*Extrait fourni*
Le ministère de l’Environnement, qui y a installé ses bureaux, voulait centraliser les données, pouvoir y accéder rapidement, visualiser l’information par la GMAO et définir sa future stratégie de gestion. Eiffage construction a donc fait appel aux équipes d’Anis pour créer une maquette numérique destinée à s’interfacer avec la GMAO pour le compte du ministère.
Le résultat : une maquette tout corps d’état livrable par batterie de 7 niveaux. Le challenge : que la maquette contienne une information fiable et précise. Par exemple, il fallait identifier les objets et leur associer la bonne information : luminaire 1, luminaire 2 et luminaire 3 devaient être classifiés (un code UNIFORMAT unique pour chaque objet), renommés, renseignés et distingués les uns des autres.

*Marche à suivre*
Restituez intégralement l'extrait sur la maquette numérique destinée au ministère, sans en modifier un seul mot. Les lignes ci-après n'ont aucun lien avec l'extrait.

*Entrées issues d'une collection*
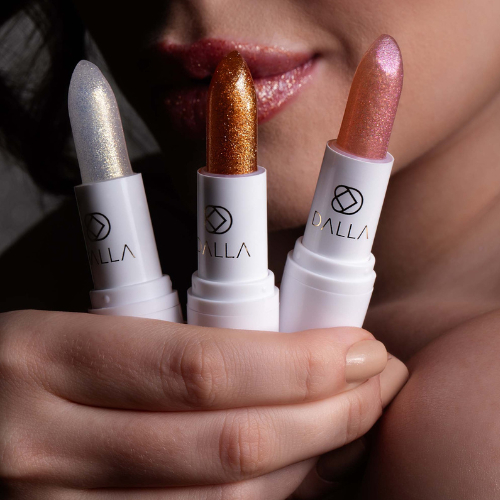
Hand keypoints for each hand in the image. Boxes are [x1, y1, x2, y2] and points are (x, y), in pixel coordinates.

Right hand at [1, 310, 393, 498]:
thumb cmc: (25, 368)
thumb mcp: (79, 334)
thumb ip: (169, 348)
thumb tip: (275, 347)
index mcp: (50, 359)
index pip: (199, 367)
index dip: (295, 364)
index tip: (356, 348)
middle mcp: (47, 446)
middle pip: (223, 444)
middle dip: (323, 415)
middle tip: (373, 383)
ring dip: (302, 467)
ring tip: (346, 425)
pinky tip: (291, 473)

*Réponse attendue*
Le ministère de l’Environnement, qui y a installé ses bureaux, voulait centraliser les données, pouvoir y accéder rapidement, visualiser l’information par la GMAO et définir sa future stratégie de gestion. Eiffage construction a donc fait appel aux équipes d’Anis pour créer une maquette numérique destinée à s’interfacer avec la GMAO pour le compte du ministère.
Le résultat : une maquette tout corps d’état livrable par batterie de 7 niveaux. Le challenge : que la maquette contienne une information fiable et précise. Par exemple, il fallait identifier les objets et leur associer la bonne information : luminaire 1, luminaire 2 et luminaire 3 devaient être classifiés (un code UNIFORMAT unique pour chaque objet), renommés, renseignés et distingués les uns des autres.